Union Pacific Has Cleared About 80% of Congestion, CEO Says

Duncan Rawlinson/Flickr

Union Pacific Corp. operations are about 80% of normal, after it deployed more locomotives and crews to clear network congestion that began eroding service last year, CEO Lance Fritz said.

The railroad has reduced the number of cars on its network by 13%, helping to increase train velocity and reduce the time equipment sits at switching yards, Fritz said. Bottlenecks had caused the number of equipment on its tracks to reach unacceptable levels.

“The cars on the railroad are down dramatically, and we still have more work to do,” he said May 23 at Bloomberg’s headquarters in New York.

Fritz’s comments signaled that Union Pacific is struggling to get its efficiency to the same level as Canadian operators.

Its operating ratio, a calculation of costs as a portion of revenue, was 62% last year — the best among U.S. railroads.

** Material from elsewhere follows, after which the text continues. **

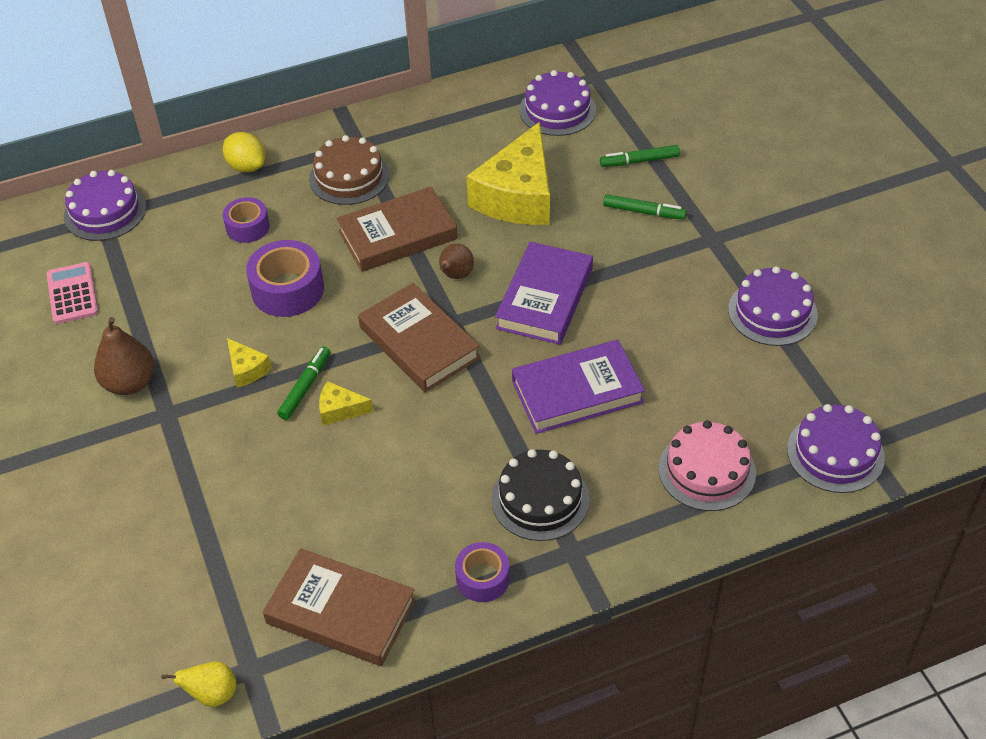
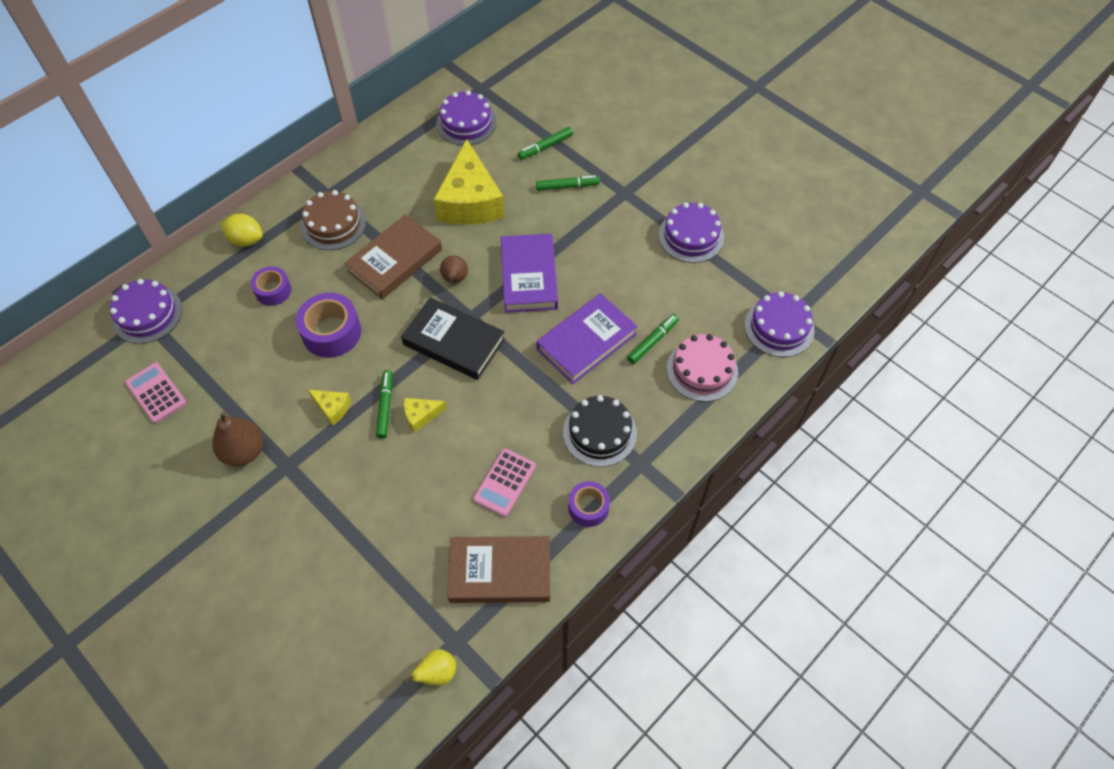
camera: 25 degrees left, 10 degrees up
brown book [358,283,480,392] -> black book [401,297,505,380]
none -> pink calculator [473,448,536,517]
none -> green marker [627,314,679,364]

But the figure, for which a lower number is better, rose to 64.6 in the first quarter because of the congestion problems.

Union Pacific previously said that the costs of hiring crews and deploying additional locomotives mean it won’t meet a goal of achieving an operating ratio of 60% by the end of next year. Fritz said he will address the target’s timing at an investor meeting May 31.

Hurricane Harvey

The traffic jam started last summer with the installation of Positive Train Control, a federally mandated safety system that can stop a train automatically to prevent an accident.

Initial uses of the system halted trains unnecessarily.

Disruption from Hurricane Harvey in August exacerbated the congestion problem, and Union Pacific wasn’t quick enough to address the surge of rail cars, Fritz said.

“Where we missed the boat is we weren’t aggressively monitoring and taking action as inventory built up,” Fritz said.

While next year’s goal for operating ratio will be pushed back, the long-term target of 55% remains, he said. To reach that figure, Union Pacific will “have to look different” than it does today, Fritz said.

“Productivity means we’re going to have to operate and organize the railroad in different ways,” he said. “There are other big steps that technology might take us.”

Fritz also will discuss at the investor meeting how the corporate tax breaks passed by Congress will affect Union Pacific’s ability to add debt capacity while maintaining its credit rating. The railroad has said that cutting its federal tax rate to 21% from 35% will add about $1 billion to free cash flow this year.